詩織に朱莉の考えた〝ALSヴィレッジ〟の概要や、それにあたって神薙財閥が援助をする内容を簡単に伝えると、「お前が良いと言うのなら、良いのだろう。それで進めてくれ」と上っ面の話しか聞いていないのにも関わらず、承諾を出した。

最近動画の撮影や、動画をアップしたことによる対応に追われ、だが勉強時間を一切変えずにいたのだ。流石に疲労が溜まっているのだろう。目の下には朱莉と同じような隈が出来ていた。

「詩織、最近忙しいんだよね?」

「ああ。最近衆議院解散の噂があるだろ? 政治資金パーティーに数個誘われててな。時期はもう少し先だが、親は年単位の旅行中だし、私が出ないといけない。政治家の方々の情報を集める時間が欲しいのだが」

現在、詩織の親は詩織に神薙家の総取を任せ、世界を知るための旅に出ている。まだ高校生の娘に家督を任せるのは常識知らずだと罵る人間もいるだろうが、詩織は既に親と同等の運営能力を身に付けていた。また、高校を神薙財閥が所有するところにすることで、授業を受けずに財閥の仕事が出来ると踏んで、詩織は両親を送り出していたのだ。

詩織の親もまた、神薙家のために生まれ、育てられた人間。ずっと家のために生きていた両親に束の間かもしれないが、人生を楽しんでもらいたくて、もう高齢の両親の背中を押した。親には、頼れない。

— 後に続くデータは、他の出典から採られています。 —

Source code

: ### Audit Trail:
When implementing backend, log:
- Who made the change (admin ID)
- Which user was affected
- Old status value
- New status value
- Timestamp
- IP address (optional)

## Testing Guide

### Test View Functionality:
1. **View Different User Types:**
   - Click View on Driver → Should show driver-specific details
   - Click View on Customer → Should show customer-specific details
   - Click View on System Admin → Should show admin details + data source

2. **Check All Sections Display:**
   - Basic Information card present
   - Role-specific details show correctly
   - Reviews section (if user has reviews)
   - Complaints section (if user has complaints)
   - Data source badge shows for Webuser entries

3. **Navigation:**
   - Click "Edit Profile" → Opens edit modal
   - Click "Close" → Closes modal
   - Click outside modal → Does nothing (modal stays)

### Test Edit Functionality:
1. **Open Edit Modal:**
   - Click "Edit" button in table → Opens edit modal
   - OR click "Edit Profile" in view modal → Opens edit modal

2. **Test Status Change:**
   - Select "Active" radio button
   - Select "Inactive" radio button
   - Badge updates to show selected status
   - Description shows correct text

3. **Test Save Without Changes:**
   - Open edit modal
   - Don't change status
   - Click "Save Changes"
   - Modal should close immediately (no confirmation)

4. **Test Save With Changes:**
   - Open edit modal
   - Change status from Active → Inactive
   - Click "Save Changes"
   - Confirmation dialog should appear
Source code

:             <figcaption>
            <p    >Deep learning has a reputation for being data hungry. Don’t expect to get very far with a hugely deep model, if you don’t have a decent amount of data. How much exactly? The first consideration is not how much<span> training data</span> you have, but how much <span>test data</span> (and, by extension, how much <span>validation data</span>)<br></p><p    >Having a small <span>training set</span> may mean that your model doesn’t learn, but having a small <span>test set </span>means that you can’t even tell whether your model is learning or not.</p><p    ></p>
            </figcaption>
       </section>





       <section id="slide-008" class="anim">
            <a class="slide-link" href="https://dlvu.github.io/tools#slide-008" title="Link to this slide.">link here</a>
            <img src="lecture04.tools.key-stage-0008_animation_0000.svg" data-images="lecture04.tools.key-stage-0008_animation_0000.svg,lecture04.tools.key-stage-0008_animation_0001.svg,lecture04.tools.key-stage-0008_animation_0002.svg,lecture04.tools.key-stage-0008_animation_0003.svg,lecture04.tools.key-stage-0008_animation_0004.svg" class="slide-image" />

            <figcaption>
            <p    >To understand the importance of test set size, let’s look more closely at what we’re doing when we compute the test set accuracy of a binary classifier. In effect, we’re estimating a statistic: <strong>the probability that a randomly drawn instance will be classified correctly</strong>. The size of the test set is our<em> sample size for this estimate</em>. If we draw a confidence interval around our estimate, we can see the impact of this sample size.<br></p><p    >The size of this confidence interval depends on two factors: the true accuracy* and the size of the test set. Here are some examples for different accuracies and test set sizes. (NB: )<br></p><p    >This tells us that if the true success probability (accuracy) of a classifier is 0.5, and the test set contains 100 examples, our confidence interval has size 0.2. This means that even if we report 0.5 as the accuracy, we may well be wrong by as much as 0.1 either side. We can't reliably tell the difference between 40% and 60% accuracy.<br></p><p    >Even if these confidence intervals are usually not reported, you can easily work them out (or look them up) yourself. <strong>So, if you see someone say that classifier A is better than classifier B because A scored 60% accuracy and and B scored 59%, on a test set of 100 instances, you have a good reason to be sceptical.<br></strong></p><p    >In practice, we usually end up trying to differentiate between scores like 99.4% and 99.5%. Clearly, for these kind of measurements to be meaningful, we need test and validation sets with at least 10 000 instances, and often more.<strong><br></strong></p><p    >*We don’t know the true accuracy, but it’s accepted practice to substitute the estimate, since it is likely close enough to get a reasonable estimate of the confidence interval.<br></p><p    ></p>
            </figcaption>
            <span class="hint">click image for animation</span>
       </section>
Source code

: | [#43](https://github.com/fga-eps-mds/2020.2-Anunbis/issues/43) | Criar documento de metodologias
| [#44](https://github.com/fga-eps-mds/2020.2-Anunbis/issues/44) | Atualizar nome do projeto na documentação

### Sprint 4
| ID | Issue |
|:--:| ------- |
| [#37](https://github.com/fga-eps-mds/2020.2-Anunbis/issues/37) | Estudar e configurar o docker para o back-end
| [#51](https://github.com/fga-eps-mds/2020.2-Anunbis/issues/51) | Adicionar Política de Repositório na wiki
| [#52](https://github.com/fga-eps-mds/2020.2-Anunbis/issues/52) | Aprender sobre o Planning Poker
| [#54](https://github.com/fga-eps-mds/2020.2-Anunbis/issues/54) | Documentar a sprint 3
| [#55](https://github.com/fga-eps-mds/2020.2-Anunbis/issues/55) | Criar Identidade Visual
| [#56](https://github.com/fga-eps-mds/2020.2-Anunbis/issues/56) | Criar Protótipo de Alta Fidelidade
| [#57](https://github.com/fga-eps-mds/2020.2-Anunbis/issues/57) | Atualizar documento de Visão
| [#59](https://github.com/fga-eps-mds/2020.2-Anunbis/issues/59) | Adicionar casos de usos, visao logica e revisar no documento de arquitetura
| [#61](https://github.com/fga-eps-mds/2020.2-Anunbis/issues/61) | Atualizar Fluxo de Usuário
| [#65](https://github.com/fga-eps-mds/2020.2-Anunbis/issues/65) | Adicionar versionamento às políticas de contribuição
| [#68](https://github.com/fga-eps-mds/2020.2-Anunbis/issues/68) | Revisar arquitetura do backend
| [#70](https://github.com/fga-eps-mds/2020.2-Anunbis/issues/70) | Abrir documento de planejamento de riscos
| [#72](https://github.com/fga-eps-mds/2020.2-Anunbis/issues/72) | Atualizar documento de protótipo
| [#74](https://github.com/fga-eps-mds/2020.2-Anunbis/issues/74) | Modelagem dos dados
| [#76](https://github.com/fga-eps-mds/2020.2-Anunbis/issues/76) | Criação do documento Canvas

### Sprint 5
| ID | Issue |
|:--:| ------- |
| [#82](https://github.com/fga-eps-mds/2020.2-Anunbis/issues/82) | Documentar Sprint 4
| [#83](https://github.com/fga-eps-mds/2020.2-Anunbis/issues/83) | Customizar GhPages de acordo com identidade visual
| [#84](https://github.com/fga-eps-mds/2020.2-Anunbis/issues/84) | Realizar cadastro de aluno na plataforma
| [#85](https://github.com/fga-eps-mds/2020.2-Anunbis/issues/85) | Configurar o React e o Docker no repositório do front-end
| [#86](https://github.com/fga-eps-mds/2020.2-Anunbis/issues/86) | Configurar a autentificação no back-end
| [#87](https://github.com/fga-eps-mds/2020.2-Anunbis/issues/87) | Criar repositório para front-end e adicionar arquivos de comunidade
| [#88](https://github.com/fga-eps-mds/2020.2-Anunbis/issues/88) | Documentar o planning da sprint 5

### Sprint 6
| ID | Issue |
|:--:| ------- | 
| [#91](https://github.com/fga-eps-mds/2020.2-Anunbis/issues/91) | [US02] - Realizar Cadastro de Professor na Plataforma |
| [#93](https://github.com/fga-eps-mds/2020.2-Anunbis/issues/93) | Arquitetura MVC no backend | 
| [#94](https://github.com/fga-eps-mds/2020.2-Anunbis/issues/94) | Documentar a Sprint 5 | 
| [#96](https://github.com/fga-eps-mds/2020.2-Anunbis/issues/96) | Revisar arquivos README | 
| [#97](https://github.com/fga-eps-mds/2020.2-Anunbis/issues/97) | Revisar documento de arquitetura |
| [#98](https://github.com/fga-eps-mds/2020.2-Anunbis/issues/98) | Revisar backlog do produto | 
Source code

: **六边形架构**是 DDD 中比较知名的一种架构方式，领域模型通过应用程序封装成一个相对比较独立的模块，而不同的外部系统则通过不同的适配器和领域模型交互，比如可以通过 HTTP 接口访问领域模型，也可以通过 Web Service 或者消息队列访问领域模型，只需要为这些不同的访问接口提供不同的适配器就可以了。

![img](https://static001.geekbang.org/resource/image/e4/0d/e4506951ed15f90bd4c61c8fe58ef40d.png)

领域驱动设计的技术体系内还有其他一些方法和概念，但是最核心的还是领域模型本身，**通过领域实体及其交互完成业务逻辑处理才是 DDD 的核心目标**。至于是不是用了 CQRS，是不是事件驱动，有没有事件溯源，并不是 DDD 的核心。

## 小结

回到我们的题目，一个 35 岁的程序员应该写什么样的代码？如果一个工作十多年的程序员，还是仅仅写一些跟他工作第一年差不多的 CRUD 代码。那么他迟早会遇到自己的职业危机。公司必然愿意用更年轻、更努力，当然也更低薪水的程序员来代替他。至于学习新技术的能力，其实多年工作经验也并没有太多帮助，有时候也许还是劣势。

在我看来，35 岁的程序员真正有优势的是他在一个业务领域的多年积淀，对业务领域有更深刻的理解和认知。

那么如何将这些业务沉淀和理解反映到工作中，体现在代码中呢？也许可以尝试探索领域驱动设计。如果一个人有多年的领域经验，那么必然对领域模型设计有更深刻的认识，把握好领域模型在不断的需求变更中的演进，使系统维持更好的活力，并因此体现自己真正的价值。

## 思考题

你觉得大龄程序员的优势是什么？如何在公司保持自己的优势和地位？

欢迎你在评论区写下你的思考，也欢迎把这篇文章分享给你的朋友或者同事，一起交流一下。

「なら、ALSヴィレッジの件はオレがやっても良い?」

「良いが、大丈夫か? いや、お前の能力を疑っている訳では更々ないが、お前は朱莉と仲が悪かったろ」

「仕事にまで私情を持ち込まないって」

「そうか。なら頼む。一々私に許可は要らないからな。好きにやれ」

「うん、ありがと」

と、詩織から全幅の信頼と共に送り出してもらい、最速で行われたALSヴィレッジの建設に、人員集め、組織作りは。

たったの二か月で完成し、その一か月後、試運転を始めたのだった。